How to design AI ethical models that work — and are not simply optimistic forecasting

AI’s unquestioning trust of human judgment is already a critical challenge that poses particular risks in situations involving cruelty or discrimination. One problem for ethics researchers is their inability to design software to perform well in real-world situations. But this challenge can be overcome with newly developed approaches that emphasize software’s transparency and its behavioral design.

Algorithms are typically designed in secret. Because of this, policymakers, technologists, developers, and everybody else with an interest in AI’s development can’t learn about it until it is applied, even when these algorithms significantly affect people. Researchers have faced similar constraints with respect to AI ethics. If, for example, researchers want to design software to be more transparent about its behavior, they must navigate through a potentially labyrinthine set of assumptions about the ethics and values of future software that contradicts others, and also that may harm people.

This problem was discussed in depth in a panel at the Humanities and Sciences Ethics Conference (HS) in New York City. Monica Djang, a doctoral student at New York University, analyzed an approach being developed by the company Tensorflow, the Google-backed research and development center focused on machine learning. The project aims to solve the secrecy problem for complex decisions and policies that involve many decisions on a single file.

Though undergoing significant development, the application is still being tested. Tensorflow’s technology will allow future software to explicitly and transparently characterize decisions. But now, it is still in its test and development phase. What do researchers need to know about their AI as they go through this developmental process? What can be known now to make these decisions better for the future?

In short, studies on modeling of morality within the context of ethics can help inform future decisions. Djang began by reviewing studies on models of moral judgment using a depth of knowledge approach, which helps to tease out underlying issues that are at play when designing algorithms that have to make decisions in a fluid and changing situation. By following a sequence of arguments as individual decisions, this approach helps researchers understand what choices to make for each specific decision at a particular time.

Dr. Djang then compared that approach to a more case- and context-specific approach, where researchers build a better knowledge base of people who have had a particular experience.

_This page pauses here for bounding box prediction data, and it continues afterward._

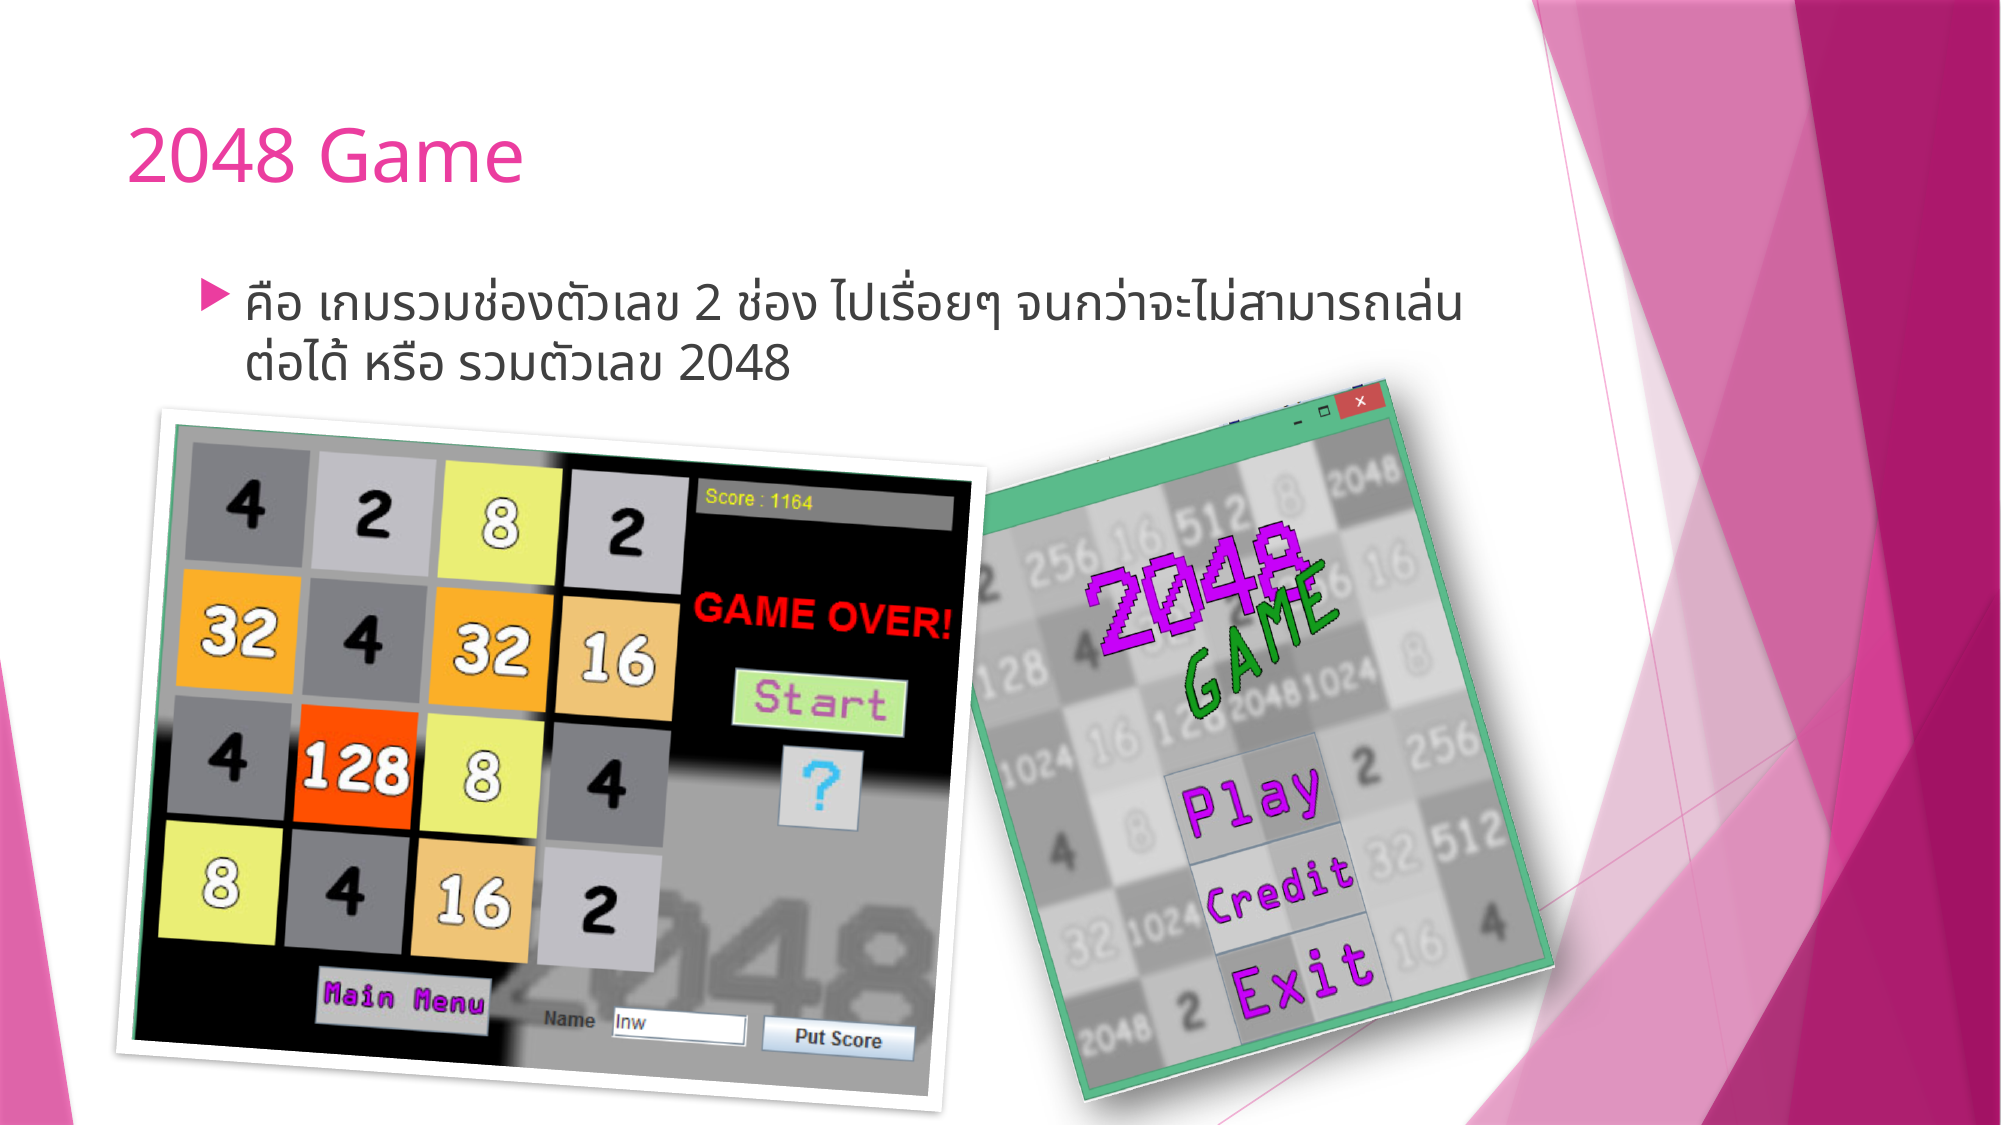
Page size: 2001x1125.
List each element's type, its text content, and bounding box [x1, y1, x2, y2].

title 2048 Game [111, 99, 1522, 317]
picture [971, 378, 1554, 1102]
list คือ เกมรวมช่องตัวเลข 2 ช่อง ไปเรื่อยๆ จนกว่าจะไม่สามารถเล่นต่อได้ หรือ รวมตัวเลข 2048 [107, 263, 1518, 900]
picture [133, 425, 971, 1096]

She showed that it is possible to view a model or model-like system with knowledge of, but not understanding, the whole system. An example of this approach is for example when a system of sociological studies gets a poor score on general knowledge or analysis of the economics of war. That particular model does not reflect the whole context of the data that the study is using, as well as the whole set of moral problems and choices that it is acting on. This context-specific approach builds a knowledge base for a particular model for that specific set of problems, and provides more detail about how an individual’s experience or their specific human identity affects their moral judgment.

The point is that humans are formed in different ways, so providing models of decision making that can make predictions about human behavior based on it is important.

As Jemit Ekosti, a research consultant at J.P. Morgan, pointed out, making guesses about a future event based on a projection of past behavior may not produce the kind of data needed to help explain those events. From an economic perspective, these types of hypothetical projections can often be quite optimistic or pessimistic. But in an ethical sense, the moral situation the model is currently modeled on may be impossible to simulate. The experience and history of a person, however, can be more representative of the future moral guidance the model is trying to supply. And so, in this example, the reasoning behind the moral judgment might simply be wrong. The factual basis of an analysis is often the foundation of a moral decision, not the reasoning supporting it.

With that in mind, Doshi and others at Tensorflow are working to overcome these challenges of bringing knowledge to the testing of a large number of different ethical decisions using predictive AI technology. Djang described how public decisions will be made as AI software is deployed in the real world. As more model-like software is developed, policymakers will be able to determine which models may be good models for predicting moral judgments. As more data is available about how people typically make moral judgments, these models can be refined over time.